# Proper spelling of Lacey/Lacie/Laci/Lacy??



## JViti

OK so, hubby and I have decided on Lacey for our baby if its a girl. I know 4 Laceys. Each one has a different spelling. What is the proper spelling??

Lacey
Lacie
Laci
Lacy

I know they can all be used, but i guess what I mean when I say proper is...if i were to go to a gift shop and buy a keychain for her...which spelling of Lacey would I find there???


----------



## MUMOF5

I would say the correct spelling to me is Lacey, at least that what looks most correct. X


----------



## Buffyx

Definitely Lacey :flower:


----------



## MrsKChicago

Lacey's what I've seen most often, and the furthest back (in older books, etc). The other three seem like modern trendy versions, and Lacy just makes me think of fabric ;)


----------



## RubyRainbows

Love the name Lacey - great choice!
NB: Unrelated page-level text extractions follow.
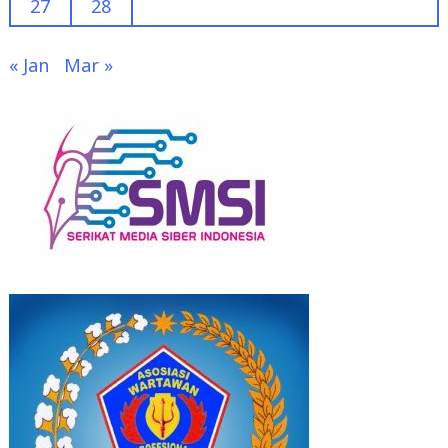
27
28
« Jan
Mar »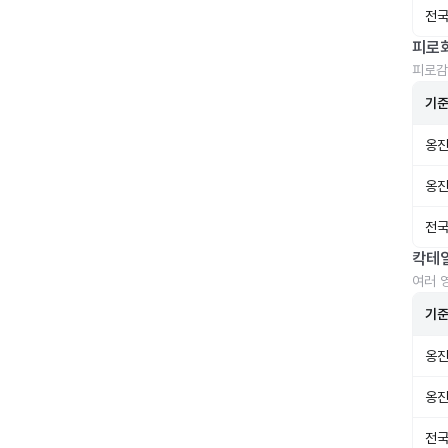
전국
피로
피로감
기
옹진
옹진
전국
칵테
여러 
기
옹진
옹진
전국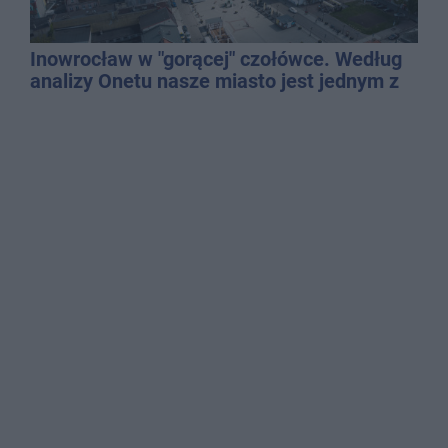
Inowrocław w "gorącej" czołówce. Według
analizy Onetu nasze miasto jest jednym z
najbardziej narażonych na upały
I say Lacey is the most typical spelling - but i love the "Laci" variation personally!


----------



## bumblebeexo

Lacey!


----------



## Fruitee

Lacey :) lovely name


----------



## Bevziibubble

I would spell it Lacey :)


----------



## sbl

Lacey!


----------



## 060509.x

Lacey, my baby sister's name is Lacey.


----------